# Will US bought phones work in India ?



## rajesh00 (Jan 12, 2014)

My friend is Coming to India next month from US,so i'm planning to get nexus 5 or lg G2..Do they work in india or should i need to unlock it to get it worked ? And how do i unlock phone or to be done ? Need some details..


----------



## Hrishi (Jan 12, 2014)

Buy an unlocked phone , this way you can use it anywhere in the world , given that the phone supports all the frequency bands. Most of the recently released smartphone are capable of this.
Or else if you are buying a smartphone from at&t or anyone else with locked state , you can later on purchase or obtain unlock codes in order to use the phone with other carriers as well.

For instance , I am currently using an unlocked at&t phone bought from US. Even my previous one was at&t unlocked.


----------



## rajesh00 (Jan 12, 2014)

Rishi. said:


> Buy an unlocked phone , this way you can use it anywhere in the world , given that the phone supports all the frequency bands. Most of the recently released smartphone are capable of this.
> Or else if you are buying a smartphone from at&t or anyone else with locked state , you can later on purchase or obtain unlock codes in order to use the phone with other carriers as well.
> 
> For instance , I am currently using an unlocked at&t phone bought from US. Even my previous one was at&t unlocked.



Thanks for the info mate..!!!


----------



## Hrishi (Jan 12, 2014)

rajesh00 said:


> Thanks for the info mate..!!!


No problem.


----------



## $hadow (Jan 12, 2014)

Me too using nexus 5 which I got from US.


----------



## nikhilsharma007nikx (Feb 2, 2014)

how to get unlock codes ?


----------



## Ronnie98 (Feb 3, 2014)

rajesh00 said:


> My friend is Coming to India next month from US,so i'm planning to get nexus 5 or lg G2..Do they work in india or should i need to unlock it to get it worked ? And how do i unlock phone or to be done ? Need some details..

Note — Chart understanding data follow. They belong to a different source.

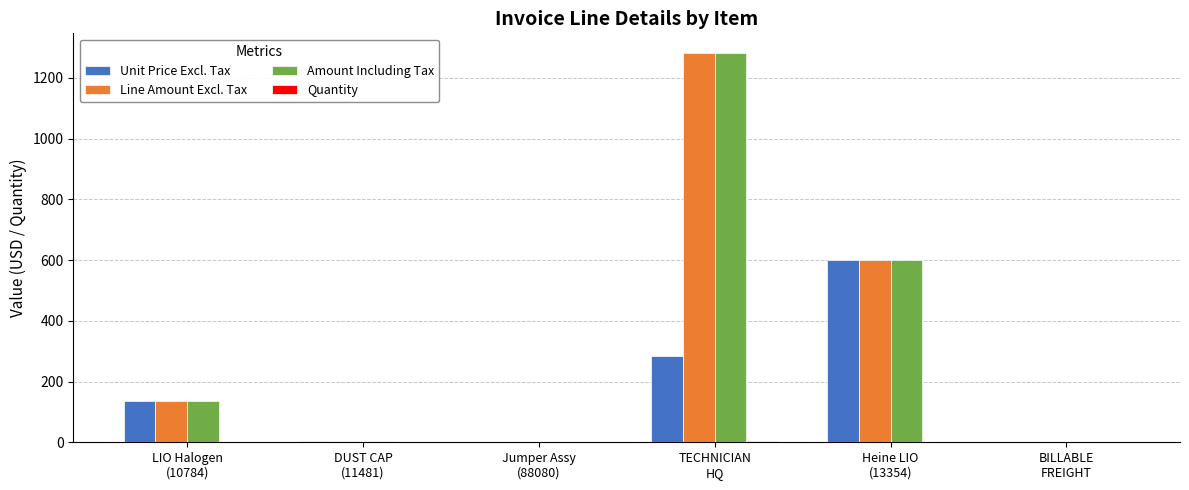

What is the sum of the Amount Including Tax values at Heine LIO
(13354) and Jumper Assy
(88080)?

600.0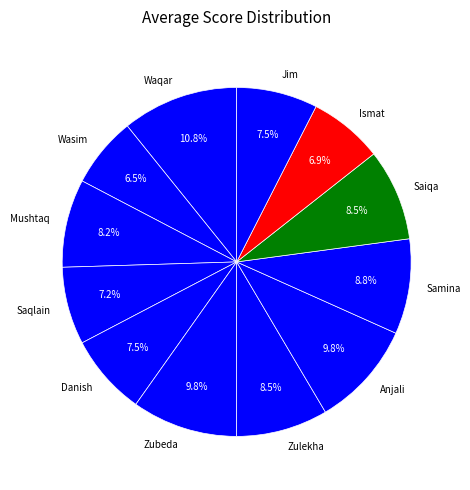

Between Ismat and Saiqa, which is larger?

Saiqa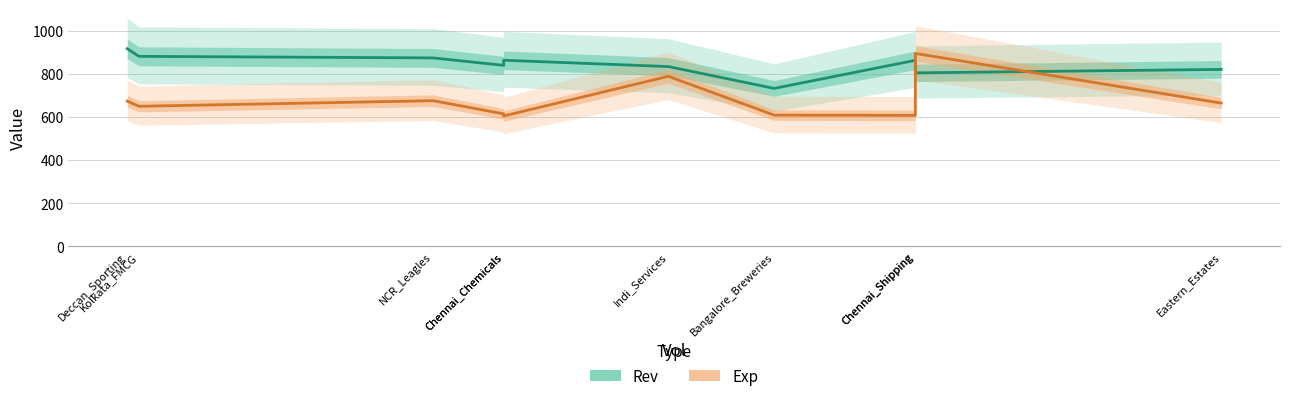

Where does the Exp series first go above 665?

Deccan_Sporting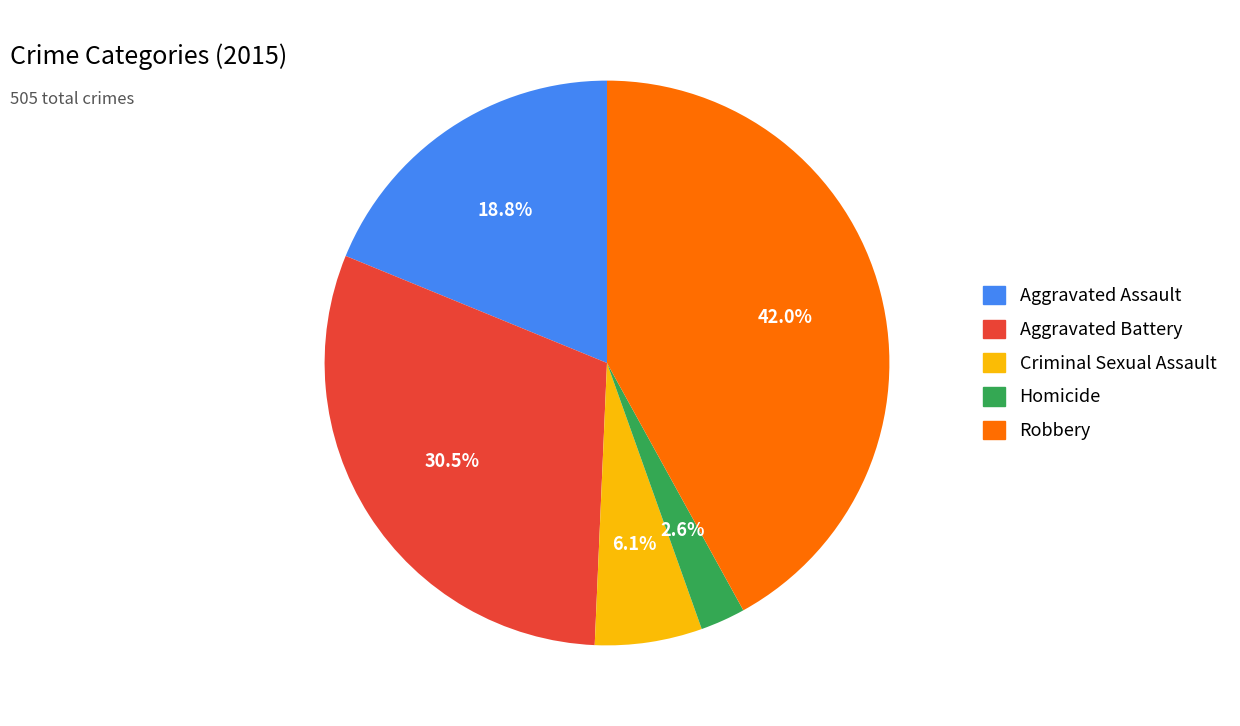

Which has a higher value, Homicide or Aggravated Battery?

Aggravated Battery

They definitely work in INDIA, No need of Unlocking also if it is not a carrier based phone. mostly they will support indian frequency bands. If you able to get the phone working band i can tell you more info.


----------



## samudragupta (Feb 3, 2014)

Ask the person who is getting it for you to make sure it is unlocked from the carriers network. Ideally, these are contract phones in the US and they are locked to the network. To unlock the phone within the contract requires a hefty amt, however, out of contract will be unlocked for free.. And yes they will be usable in India


----------